Beat heart failure with barostim

When medication stops working for people with congestive heart failure there are few options.

A few months ago, Joe Knox couldn't take a simple walk due to his congestive heart failure.

"I couldn't walk from the door of my house to the car without being out of breath," said patient Joseph Knox.

And Joe isn't alone. Doctors say many heart failure patients stop responding to medication that helps the heart circulate blood.

"The analogy is when the car can't drive up the hill, the engine has some damage and it's the same thing with the heart," Director of Heart Services Joshua Larned.

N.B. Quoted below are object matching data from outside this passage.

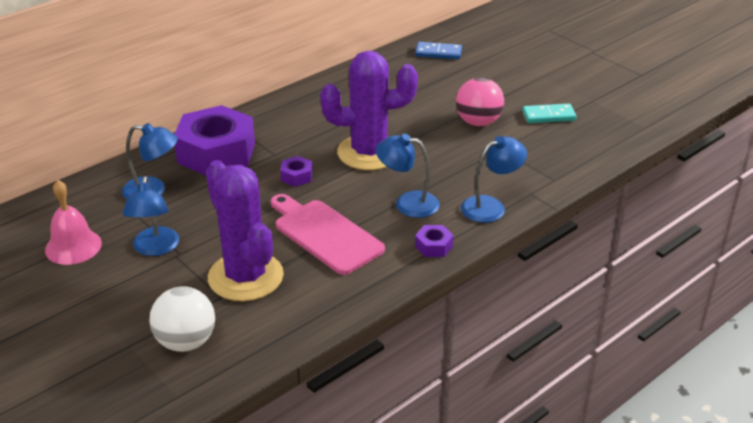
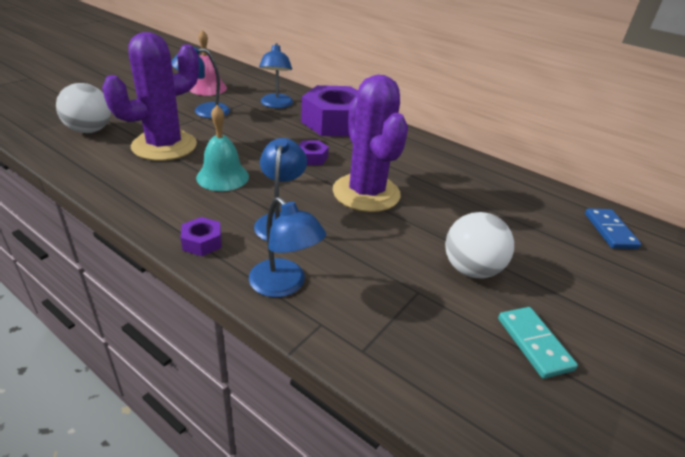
camera: 75 degrees right, 0 degrees up
(324, 234) = (222, 177): pink cutting board -> turquoise bell
(478, 122) = (471, 269): pink ball -> white ball

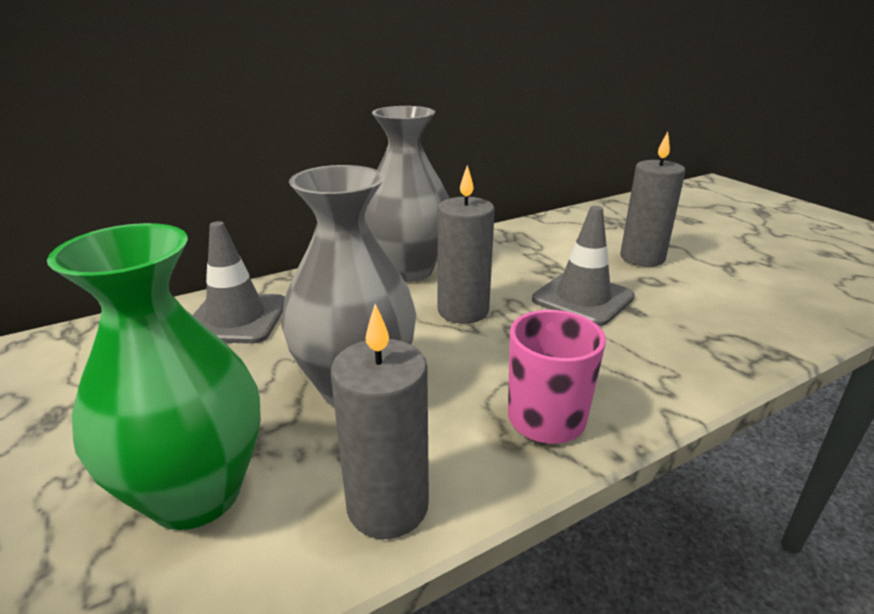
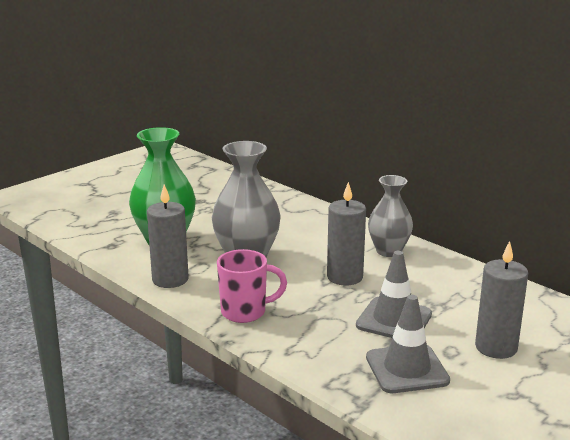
camera: 75 degrees right, 5 degrees down
(236, 318) = (293, 215): grey traffic cone -> grey traffic cone (407, 369)
(408, 270) = (388, 251): grey vase -> grey vase, size x0.67

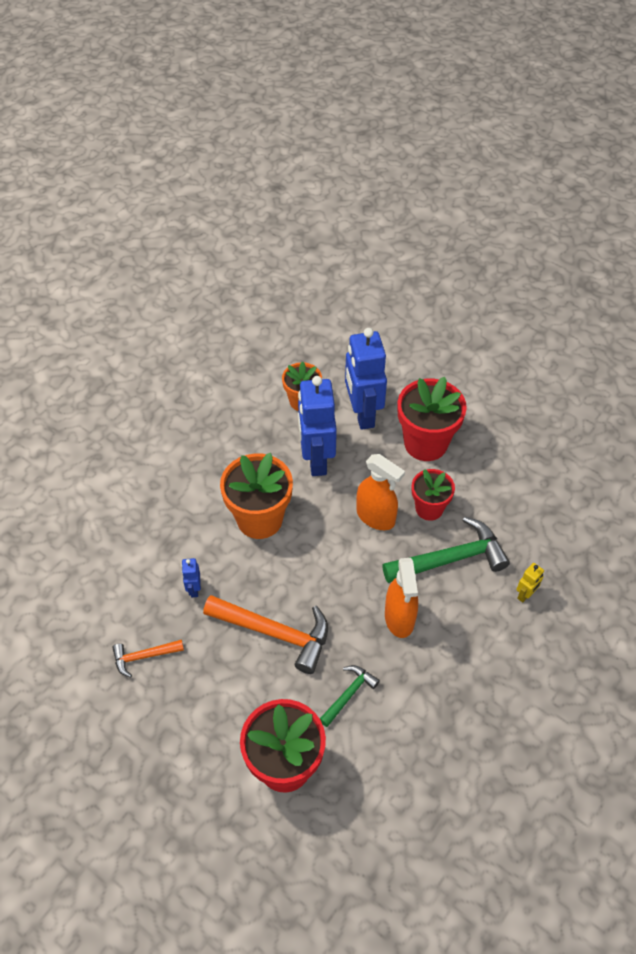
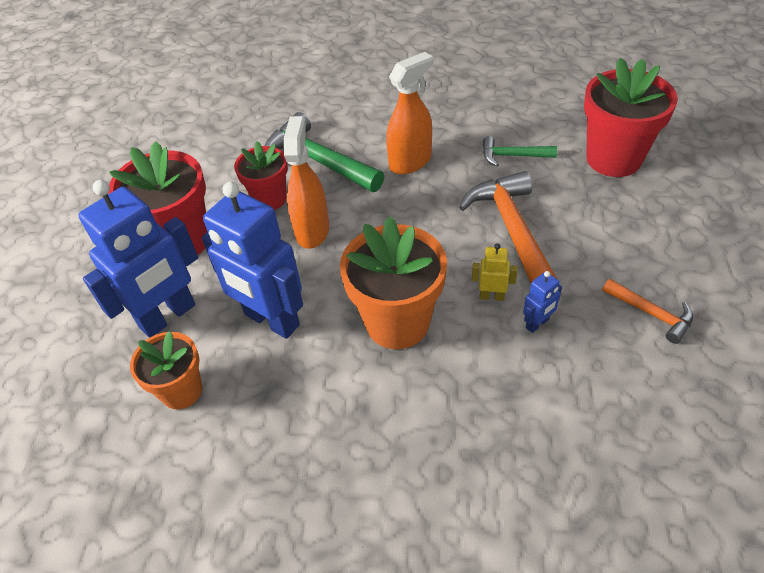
camera: 120 degrees left, 5 degrees down
(316, 460) = (271, 320): blue robot -> blue robot turned 75 degrees clockwise
(525, 595) = (316, 107): yellow robot -> yellow robot (492, 296)

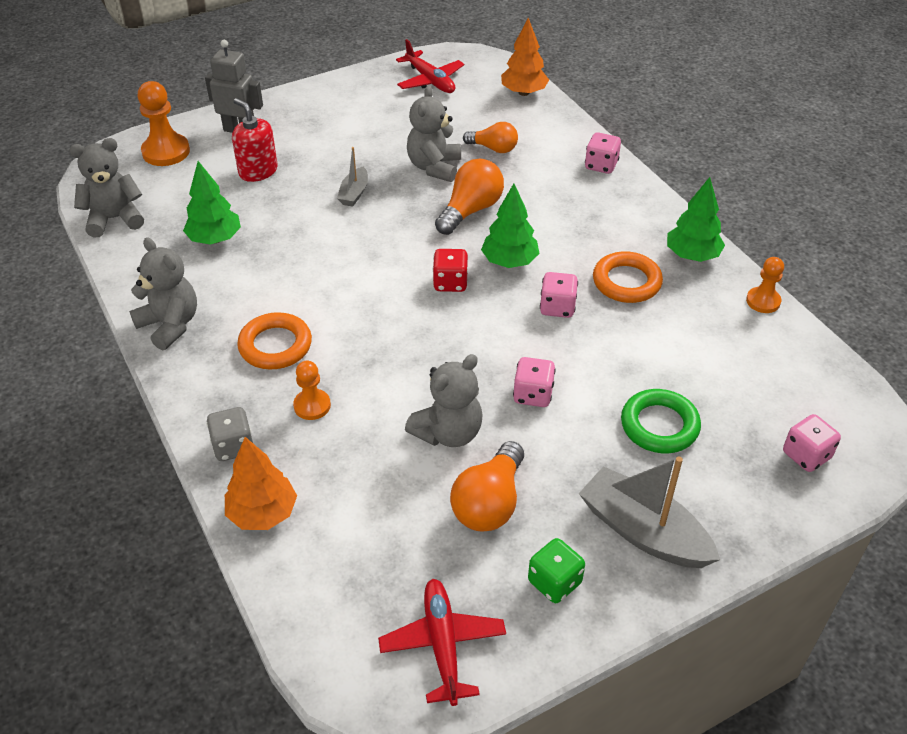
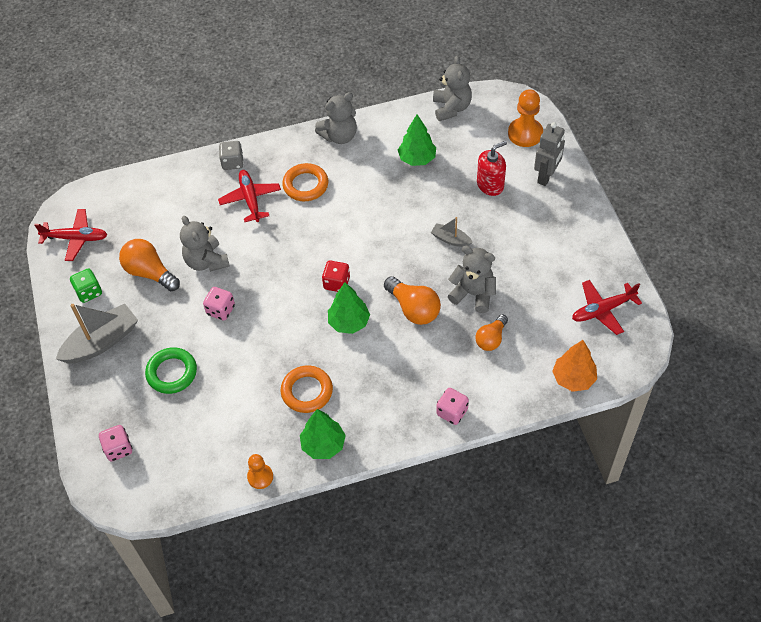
camera: 105 degrees right, 10 degrees up
(263, 513) = (182, 173): orange tree -> none
(312, 406) = (250, 199): orange pawn -> red plane
(557, 307) = (294, 341): pink dice -> none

Joe is taking part in a clinical trial.

"This clinical trial investigates the use of a device called a barostim stimulation device which the design of it is to help the heart simply relax," said Dr. Larned.

The barostim is implanted much like a pacemaker but it sits on top of the carotid artery.

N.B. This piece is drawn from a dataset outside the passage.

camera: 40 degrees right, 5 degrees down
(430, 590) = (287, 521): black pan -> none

"It actually tells the heart to relax by lowering what's called the sympathetic activity to the heart," Dr. Larned.

So the heart doesn't have to work as hard. Every two weeks, Joe has the device adjusted.

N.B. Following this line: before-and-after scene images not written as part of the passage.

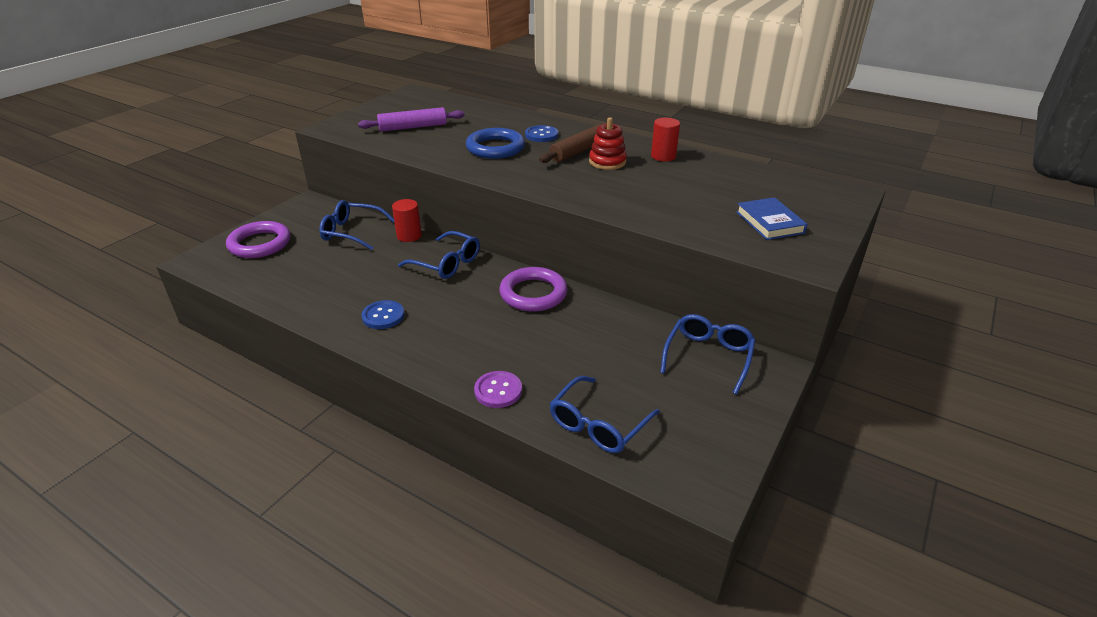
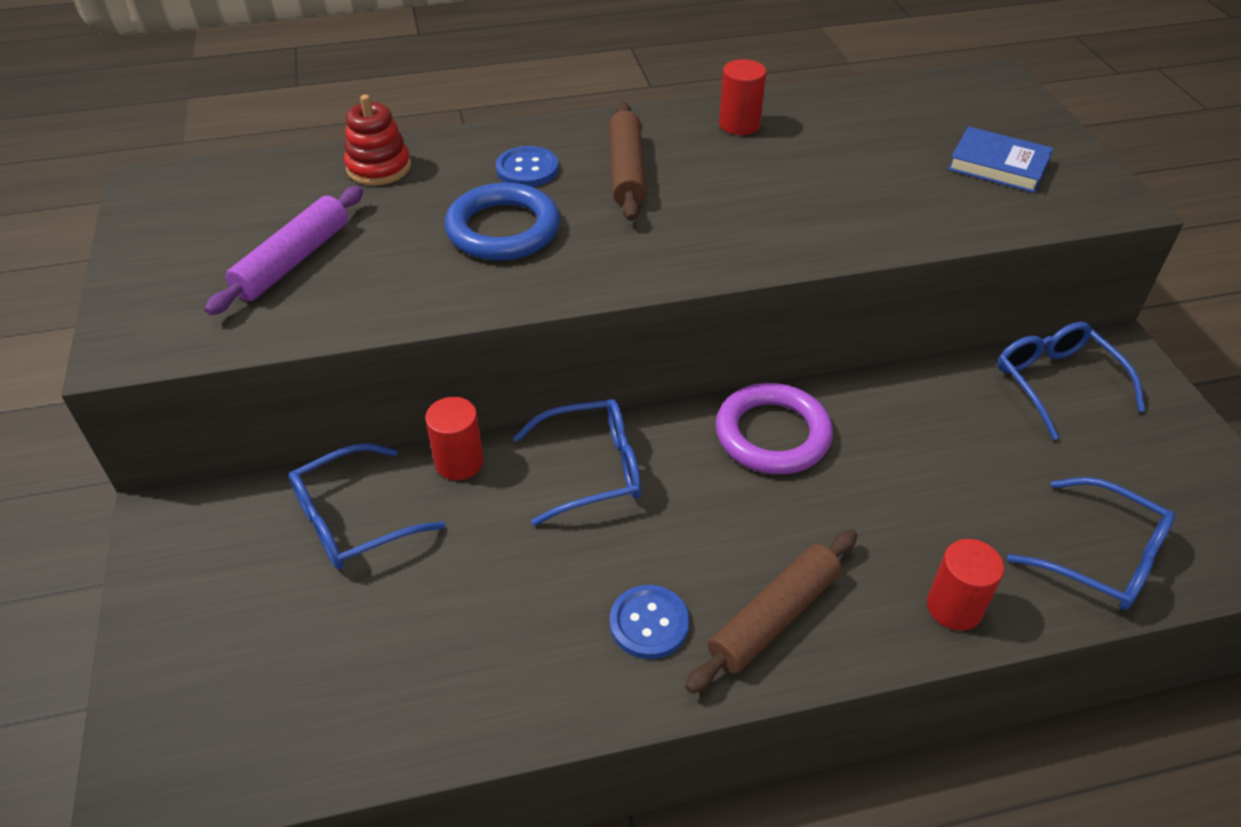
camera: 45 degrees left, 10 degrees up
(260, 244) = (217, 663): purple ring -> none
(425, 344) = (774, 618): none -> brown rolling pin
(498, 391) = (954, 607): purple button -> red cylinder
(598, 424) = (1102, 557): blue glasses -> blue glasses turned 45 degrees counterclockwise
(607, 162) = (692, 171): red stacking toy -> red stacking toy (379, 167)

"As the intensity goes up, the benefits go up," said Knox.

Dr. Larned says so far, the technology is proving to be safe and well tolerated. Joe says now he can enjoy walking the dog with his husband.

"I'm able to drive myself, go grocery shopping myself, and push the cart around. Definitely a lifesaver," said Knox.

Giving people living with heart failure a chance at a more active life.